§ Text block
Inside Politics is edited by Georgina Quach. Follow Stephen on X @stephenkb and please send gossip, thoughts and feedback to insidepolitics@ft.com

Confusion in Number 10?

Robert Shrimsley’s column is enjoyably waspish this week:

Having given the country three prime ministers in the space of four months, the Conservatives are now set for three election strategies in a year.

Those three strategies? “I am the change”, “Things are looking up, stay the course” and “You can’t trust Labour”. Rishi Sunak’s strategy of rebranding himself as the change option already looks to have been forgotten. It was only a little over a month ago that Sunak claimed he represented a breach with 30 years of political failure. Thus far, the extent of the breach is regulating London’s rickshaw trade, banning the under-16s from smoking forever, and running HS2 from London to Birmingham rather than London to Manchester.

Some of this is worthwhile, but none of it is the kind of thing that makes you sit up and go “wow, the Tories sure have changed”. So, Robert argues, the next move will be to point to the government’s progress in meeting Sunak’s pledges and to run on a “we’ve turned a corner, don’t let Labour set us back” campaign.

I slightly part ways with Robert here, in that his theory as to why this won’t stick in an election campaign is that, faced with stagnant polling, this approach too could fall away.

§ List of tasks
a – Repeat the newsletter excerpt starting at "Those three strategies?" and ending at "London to Manchester.".
b – Answer these questions from the newsletter excerpt:
(i) Who edits Inside Politics?
(ii) How many prime ministers did the Conservatives give the country in the space of four months?
(iii) According to Sunak's claim, his breach was with how many years of political failure?
Rely only on the newsletter excerpt.

§ Provided information
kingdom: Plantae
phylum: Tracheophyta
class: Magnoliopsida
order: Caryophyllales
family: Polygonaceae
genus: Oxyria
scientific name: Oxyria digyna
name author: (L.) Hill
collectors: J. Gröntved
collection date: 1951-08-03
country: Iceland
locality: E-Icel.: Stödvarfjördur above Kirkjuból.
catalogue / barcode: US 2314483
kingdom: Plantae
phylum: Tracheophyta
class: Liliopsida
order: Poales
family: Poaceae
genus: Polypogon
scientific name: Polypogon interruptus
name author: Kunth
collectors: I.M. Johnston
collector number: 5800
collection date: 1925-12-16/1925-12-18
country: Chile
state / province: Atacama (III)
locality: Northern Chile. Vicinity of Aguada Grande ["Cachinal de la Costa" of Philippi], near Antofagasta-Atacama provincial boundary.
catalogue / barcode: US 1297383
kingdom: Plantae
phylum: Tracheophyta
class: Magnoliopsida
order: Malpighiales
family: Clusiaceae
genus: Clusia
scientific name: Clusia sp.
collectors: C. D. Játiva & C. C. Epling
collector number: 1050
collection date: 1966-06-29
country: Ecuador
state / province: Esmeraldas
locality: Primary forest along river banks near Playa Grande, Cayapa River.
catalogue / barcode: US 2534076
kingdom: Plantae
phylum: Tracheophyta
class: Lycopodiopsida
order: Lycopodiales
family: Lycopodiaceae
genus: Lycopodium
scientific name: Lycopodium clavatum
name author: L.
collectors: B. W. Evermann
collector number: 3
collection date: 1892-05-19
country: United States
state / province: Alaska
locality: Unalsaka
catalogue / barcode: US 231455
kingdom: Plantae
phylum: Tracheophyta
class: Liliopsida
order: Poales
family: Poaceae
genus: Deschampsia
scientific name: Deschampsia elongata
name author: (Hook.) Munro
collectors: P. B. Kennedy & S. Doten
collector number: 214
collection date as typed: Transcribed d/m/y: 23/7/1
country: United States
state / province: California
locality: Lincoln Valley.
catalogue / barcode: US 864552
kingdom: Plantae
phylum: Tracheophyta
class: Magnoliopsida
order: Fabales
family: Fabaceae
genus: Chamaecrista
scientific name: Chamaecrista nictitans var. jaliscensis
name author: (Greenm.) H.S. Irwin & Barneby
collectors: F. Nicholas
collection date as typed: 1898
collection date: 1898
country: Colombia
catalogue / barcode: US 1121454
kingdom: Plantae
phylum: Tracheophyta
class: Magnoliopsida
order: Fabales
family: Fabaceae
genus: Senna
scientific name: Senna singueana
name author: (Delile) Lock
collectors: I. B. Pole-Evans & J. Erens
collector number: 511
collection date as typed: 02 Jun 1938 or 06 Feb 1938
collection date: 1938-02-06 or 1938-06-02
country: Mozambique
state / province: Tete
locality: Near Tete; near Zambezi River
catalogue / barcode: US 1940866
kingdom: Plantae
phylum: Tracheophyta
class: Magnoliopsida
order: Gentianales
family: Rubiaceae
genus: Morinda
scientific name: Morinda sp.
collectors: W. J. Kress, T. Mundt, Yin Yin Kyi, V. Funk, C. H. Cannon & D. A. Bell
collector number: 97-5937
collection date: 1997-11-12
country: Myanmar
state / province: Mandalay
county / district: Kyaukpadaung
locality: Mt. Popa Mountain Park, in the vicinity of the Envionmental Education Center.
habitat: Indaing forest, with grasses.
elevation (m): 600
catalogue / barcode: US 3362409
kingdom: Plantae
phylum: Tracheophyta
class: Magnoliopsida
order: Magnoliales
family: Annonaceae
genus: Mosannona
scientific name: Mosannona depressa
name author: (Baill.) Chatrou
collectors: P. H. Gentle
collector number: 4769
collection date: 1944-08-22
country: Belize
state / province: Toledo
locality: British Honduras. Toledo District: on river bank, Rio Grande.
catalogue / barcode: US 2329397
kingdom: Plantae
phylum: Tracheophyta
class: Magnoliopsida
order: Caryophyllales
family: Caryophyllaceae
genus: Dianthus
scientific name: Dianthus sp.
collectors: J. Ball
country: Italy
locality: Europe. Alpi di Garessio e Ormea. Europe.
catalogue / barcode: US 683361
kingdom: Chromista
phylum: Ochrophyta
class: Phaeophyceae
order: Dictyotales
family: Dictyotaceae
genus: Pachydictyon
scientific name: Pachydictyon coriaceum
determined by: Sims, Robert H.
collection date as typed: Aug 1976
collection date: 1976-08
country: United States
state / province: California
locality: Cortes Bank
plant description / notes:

§ Response list
a –
Those three strategies? “I am the change”, “Things are looking up, stay the course” and “You can’t trust Labour”. Rishi Sunak’s strategy of rebranding himself as the change option already looks to have been forgotten. It was only a little over a month ago that Sunak claimed he represented a breach with 30 years of political failure. Thus far, the extent of the breach is regulating London’s rickshaw trade, banning the under-16s from smoking forever, and running HS2 from London to Birmingham rather than London to Manchester.

b –
(i) Georgina Quach
(ii) Three
(iii) 30 years